AdaBoost

At this week's labs we will implement the AdaBoost algorithm. The AdaBoost algorithm takes a class of “weak” classifiers and boosts their performance by combining them together to a “strong” classifier with adaptive weights assigned to each of the weak classifiers (AdaBoost stands for “adaptive boosting”). This way even relatively simple classifiers can be boosted to practically interesting accuracy levels.

In Adaboost, the classification function $H(x)$ has the form $$H(x) = \mbox{sign}(F(x))$$ $$F(x)=\sum^T_{t=1}\alpha_t h_t(x) $$ where $h_t(x)\;: \mathcal{X} \to \{-1, +1\}$ are the selected weak classifiers and $\alpha_t$ are the mixing weights.

The training algorithm itself is relatively simple:

The AdaBoost Algorithm

Input: Training data $\{(x_1,y_1),\dotsc,(x_n,y_n)\}$; $x_i \in \mathcal{X}, y_i \in (-1, 1)$, number of iterations $T$, a set of weak classifiers $\mathcal{H}$

Initialise training data weights: $D_1(i) = 1/n$ for $i = 1,\dots,n$.
For $t = 1$ to $T$:

Select weak classifier with lowest weighted error:
$ h_t = \underset{h_j \in \mathcal{H}}{\operatorname{argmin}} \epsilon_j$, where $$\epsilon_j=\sum^n_{i=1} D_t(i)\mathbf{1}[y_i \neq h_j(x_i)]$$ and $\mathbf{1}[\cdot]$ is the indicator function, which is 1 if the condition is satisfied, and 0 otherwise.
if $\epsilon_t \geq 0.5$ then stop
set weak classifier weight: $\alpha_t = \frac{1}{2}\log(\frac{1-\epsilon_t}{\epsilon_t})$
For $i=1,\dots,n$:
update $D_{t+1}(i) = \frac{1}{Z_t}D_t(i)\exp(-\alpha_t y_i h_t(x_i))$,
where $Z(t)$ is the normalisation factor that ensures that $D_{t+1}$ is a distribution (i.e. sums up to one)

Output: “Strong” classifier $H(x)=\mbox{sign}(F(x)) = \mbox{sign}(\sum^T_{t=1}\alpha_t h_t(x))$

In this assignment, we will use the AdaBoost learning algorithm to train a digit classifier. The input to the algorithm will be a set of 13×13 grayscale images of digits and their corresponding labels (0-9). We will select one of the digits as positive class ($y_i = +1$) and the rest of the images will form the negative part of the training set ($y_i = -1$). The task is then to distinguish the selected digit from the rest of the digits.
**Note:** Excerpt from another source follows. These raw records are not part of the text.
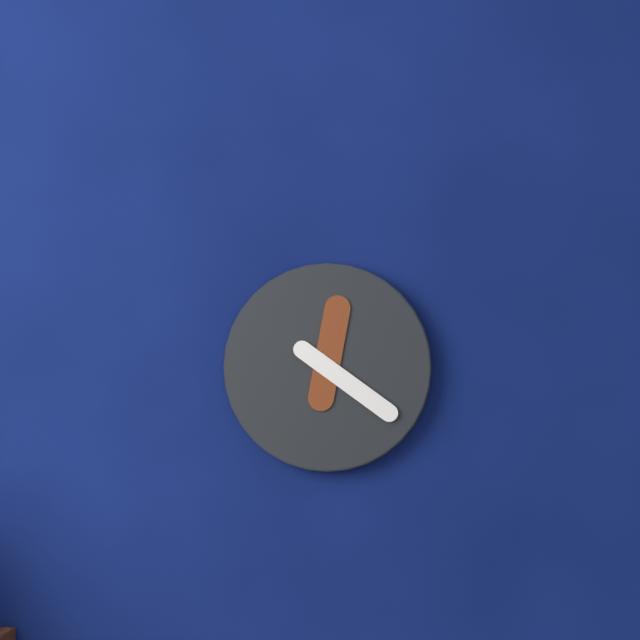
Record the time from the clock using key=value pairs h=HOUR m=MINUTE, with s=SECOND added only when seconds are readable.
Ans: h=12 m=21
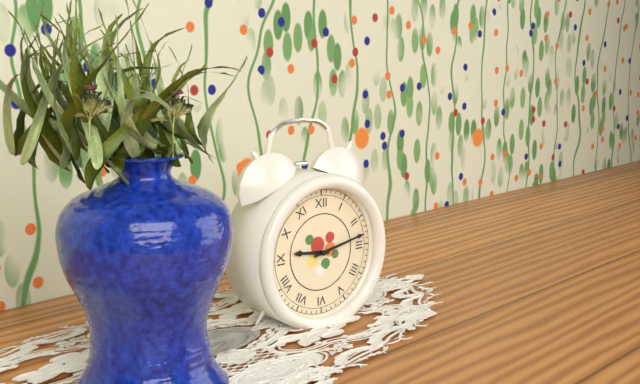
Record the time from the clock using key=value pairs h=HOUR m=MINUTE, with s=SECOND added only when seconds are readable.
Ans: h=9 m=13
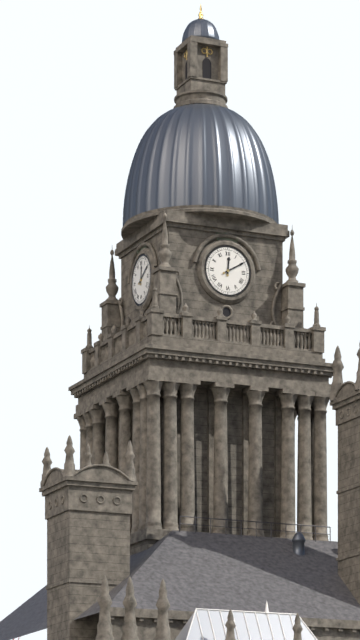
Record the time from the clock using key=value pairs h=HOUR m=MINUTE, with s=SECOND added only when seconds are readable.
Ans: h=12 m=10
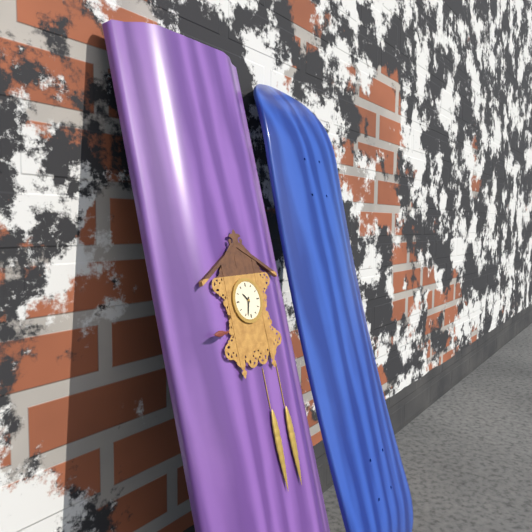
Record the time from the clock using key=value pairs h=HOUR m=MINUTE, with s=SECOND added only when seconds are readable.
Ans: h=10 m=33
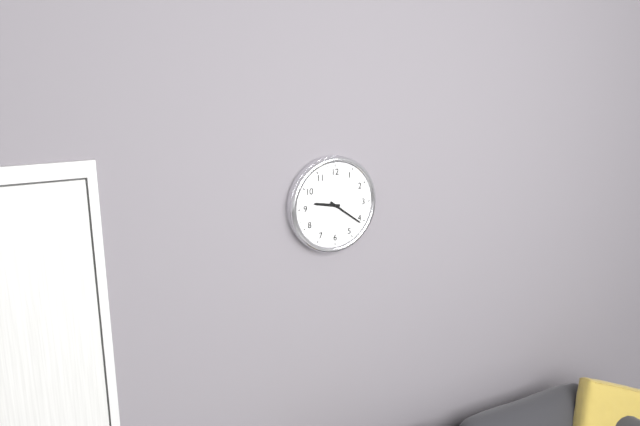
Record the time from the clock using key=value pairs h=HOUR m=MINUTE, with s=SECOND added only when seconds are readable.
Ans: h=9 m=21
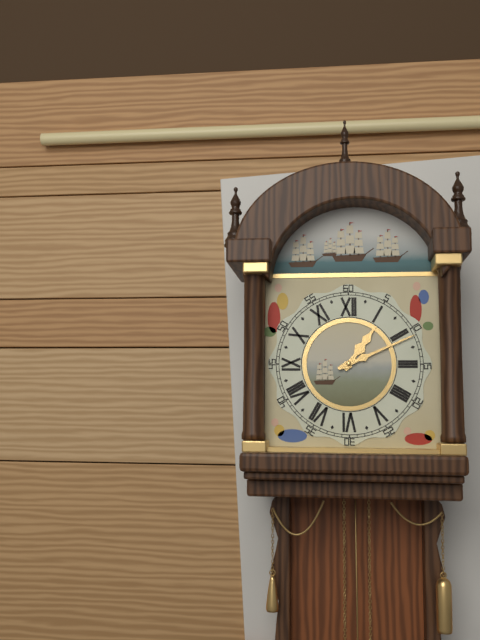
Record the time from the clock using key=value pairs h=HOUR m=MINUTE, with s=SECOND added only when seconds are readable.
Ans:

We are also free to choose the set of weak classifiers, $\mathcal{H}$. Ideally, we would like them to be discriminative enough for the given task but they do not necessarily need to be “too strong”. In our case, possible weak classifiers include local binary patterns (LBP), we may compute various histogram based features, use some edge-based features,… We may use single threshold decisions, build decision trees or use some form of regression. Note, that this is the strength of the AdaBoost algorithm – you are free to combine various weak classifiers and the algorithm determines which ones are useful for the task. Our dataset is rather small and simple, so to see the effects of weak classifiers combination into a stronger one, we will keep the weak classifiers intentionally rather simple.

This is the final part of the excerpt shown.